Increases in physical fitness during childhood improve cardiovascular health during adolescence: the Muscatine Study.

Longitudinal studies from childhood through adolescence have the potential of defining maturational changes in cardiovascular risk factors and may provide insight into the prediction of future cardiovascular disease. We assessed aerobic fitness, muscular strength, vigorous and sedentary activity, maturation, blood pressure, lipids, and body composition in 125 healthy children for a period of five years (mean baseline age, 10.5 years). All subjects were in pre- or early-puberty at baseline. After adjusting for age and gender and considering the confounding effects of growth and maturation, we examined whether changes in fitness and activity during the first four years of our study could predict cardiovascular health outcomes at year-five of our study. Change in muscular strength explained 4 % of the variability in year-five systolic blood pressure.

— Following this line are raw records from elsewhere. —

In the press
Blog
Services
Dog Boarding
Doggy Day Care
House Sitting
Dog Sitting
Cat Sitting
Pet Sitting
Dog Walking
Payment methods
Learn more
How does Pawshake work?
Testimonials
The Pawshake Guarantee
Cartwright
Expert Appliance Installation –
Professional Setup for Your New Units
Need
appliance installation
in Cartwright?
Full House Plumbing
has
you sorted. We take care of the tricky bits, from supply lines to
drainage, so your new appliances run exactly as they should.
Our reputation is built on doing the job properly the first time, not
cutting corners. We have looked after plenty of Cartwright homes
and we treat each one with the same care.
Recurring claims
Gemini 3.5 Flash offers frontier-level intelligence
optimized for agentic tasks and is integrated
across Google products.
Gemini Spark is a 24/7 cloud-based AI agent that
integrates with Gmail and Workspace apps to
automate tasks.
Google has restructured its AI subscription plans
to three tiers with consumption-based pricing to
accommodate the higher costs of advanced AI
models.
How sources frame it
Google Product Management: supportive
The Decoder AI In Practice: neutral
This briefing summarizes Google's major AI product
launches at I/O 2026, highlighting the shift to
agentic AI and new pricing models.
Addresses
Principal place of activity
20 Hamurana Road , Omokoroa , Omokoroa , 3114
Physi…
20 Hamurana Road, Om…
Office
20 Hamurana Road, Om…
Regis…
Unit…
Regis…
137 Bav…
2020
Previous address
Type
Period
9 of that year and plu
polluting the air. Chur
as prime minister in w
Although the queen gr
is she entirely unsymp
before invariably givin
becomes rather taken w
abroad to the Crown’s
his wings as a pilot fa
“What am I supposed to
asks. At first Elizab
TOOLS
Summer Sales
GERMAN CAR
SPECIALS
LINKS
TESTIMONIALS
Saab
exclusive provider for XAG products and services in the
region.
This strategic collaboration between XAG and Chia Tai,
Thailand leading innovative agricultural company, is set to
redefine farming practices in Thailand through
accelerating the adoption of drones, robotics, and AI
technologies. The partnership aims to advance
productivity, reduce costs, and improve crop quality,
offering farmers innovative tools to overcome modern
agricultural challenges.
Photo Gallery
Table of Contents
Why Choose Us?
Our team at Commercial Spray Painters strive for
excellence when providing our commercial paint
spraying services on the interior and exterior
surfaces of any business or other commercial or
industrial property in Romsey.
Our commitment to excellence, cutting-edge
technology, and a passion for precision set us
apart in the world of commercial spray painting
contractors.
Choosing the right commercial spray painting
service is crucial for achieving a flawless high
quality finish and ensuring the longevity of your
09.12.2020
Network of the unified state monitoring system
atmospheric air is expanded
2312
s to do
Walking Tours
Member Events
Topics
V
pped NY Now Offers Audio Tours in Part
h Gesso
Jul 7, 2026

Change in aerobic fitness explained 11 % of year-five total cholesterol to high density lipoprotein ratio and 5 % of year-five low density lipoprotein cholesterol. Changes in aerobic fitness and muscular strength explained 15 % of the variability in year-five adiposity and 15 % of the variability in year-five abdominal adiposity. Childhood health promotion programs that specifically target increases in physical fitness may help to reduce the increasing prevalence of adolescent obesity.